McLean [Stevenson, who played Henry Blake] was never better. He did a great job for three years. But somewhere along the line, I remember him saying to me, “This guy says I could have my own show.” McLean was the kind of guy who, when he was here, he felt maybe he should be over there. A lot of people are like that. Advice is cheap. Whoever you talk to in this town, they say, “I know what you’re doing, but you know what you oughta do … ” So he thought he ought to be a star.
We were working on the story of McLean leaving. McLean said, “I wanna get off the show,” so we finally made a deal with him: Finish the year. And he agreed to finish the year, and then they would let him go, because he was very unhappy, and we didn’t want to keep him if he was that unhappy. In writing the last story, where his time is up, he’s gonna come home, we said, “What if he went into the drink?” Because a lot of young men from Bloomington, Illinois, did not get home to Bloomington. It was honest to that extent. And so that became part of the story.
We withheld that from the cast because we didn’t want them somehow falling apart or playing that last scene—some actors will do that—they’ll play something they shouldn’t know about. We called the cast aside and [M*A*S*H creator] Larry [Gelbart] had the scene in a manila envelope. He handed the script to them, and it was about the operating theater, and Radar comes in and reads the telegram, reads the wire, that Henry Blake’s plane had gone down in the Sea of Japan.
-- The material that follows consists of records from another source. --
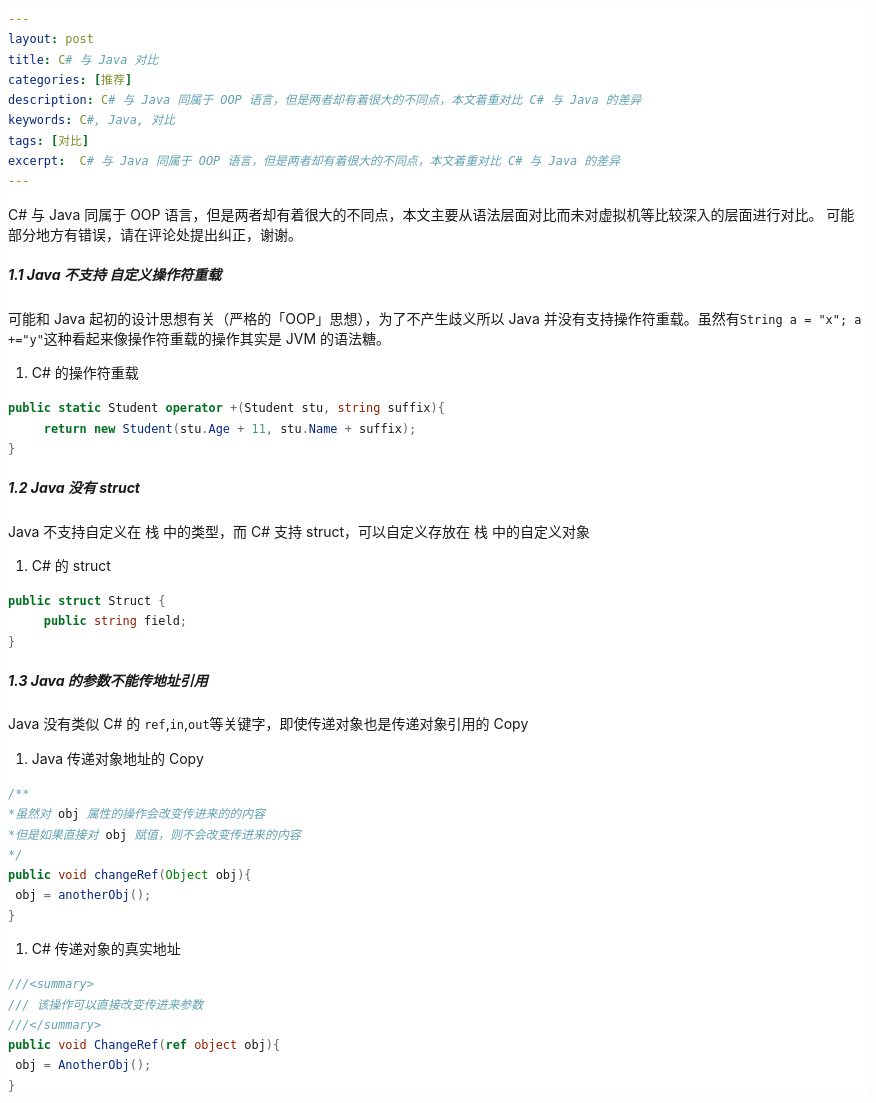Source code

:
 ```yaml
---
layout: post
title: C# 与 Java 对比
categories: [推荐]
description: C# 与 Java 同属于 OOP 语言，但是两者却有着很大的不同点，本文着重对比 C# 与 Java 的差异
keywords: C#, Java, 对比
tags: [对比]
excerpt:  C# 与 Java 同属于 OOP 语言，但是两者却有着很大的不同点，本文着重对比 C# 与 Java 的差异
---
```

C# 与 Java 同属于 OOP 语言，但是两者却有着很大的不同点，本文主要从语法层面对比而未对虚拟机等比较深入的层面进行对比。
可能部分地方有错误，请在评论处提出纠正，谢谢。

##### 1.1 Java 不支持 自定义操作符重载  
可能和 Java 起初的设计思想有关（严格的「OOP」思想），为了不产生歧义所以 Java 并没有支持操作符重载。虽然有```String a = "x"; a+="y"```这种看起来像操作符重载的操作其实是 JVM 的语法糖。   
   1. C# 的操作符重载
   ```c#
public static Student operator +(Student stu, string suffix){
        return new Student(stu.Age + 11, stu.Name + suffix);
}   
   ```

##### 1.2 Java 没有 struct  
Java 不支持自定义在 栈 中的类型，而 C# 支持 struct，可以自定义存放在 栈 中的自定义对象
   1. C# 的 struct
   ```c#
public struct Struct {
        public string field; 
}
   ```

##### 1.3 Java 的参数不能传地址引用  
Java 没有类似 C# 的 ```ref```,```in```,```out```等关键字，即使传递对象也是传递对象引用的 Copy
   1. Java 传递对象地址的 Copy
   ```java
/**
 *虽然对 obj 属性的操作会改变传进来的的内容
 *但是如果直接对 obj 赋值，则不会改变传进来的内容
 */
public void changeRef(Object obj){
    obj = anotherObj();
}
   ```
   1. C# 传递对象的真实地址
   ```c#
///<summary>
/// 该操作可以直接改变传进来参数
///</summary>
public void ChangeRef(ref object obj){
    obj = AnotherObj();
}
   ```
I’m sitting in my office some weeks later, and it’s the night that the show is on the air. It’s about 6:30 at night. The phone rings, my secretary had gone home, and I had a terrible headache. I picked up the phone, and a woman says: “I don’t know why you did it. It was not necessary, it’s just a little comedy show. You did not have to do this.” I said, “What are you talking about?” “You did not have to kill Henry Blake.” I say, “Who’s calling?” She says, It’s so and so, I’m in New York City. New York was 9:30, she had seen the show. So she says: “You made a big mistake, it was a rotten thing to do. We’re all crying here, you’ve upset everybody.”
I’m trying to explain the wastefulness of war. I’m trying to come on with this reasonable explanation and so forth. And she says, “I will never watch the show again.”
So I said, “I don’t care.”
She says, “Well, I don’t believe that.”
And I said, “I don’t believe you won’t watch the show again.”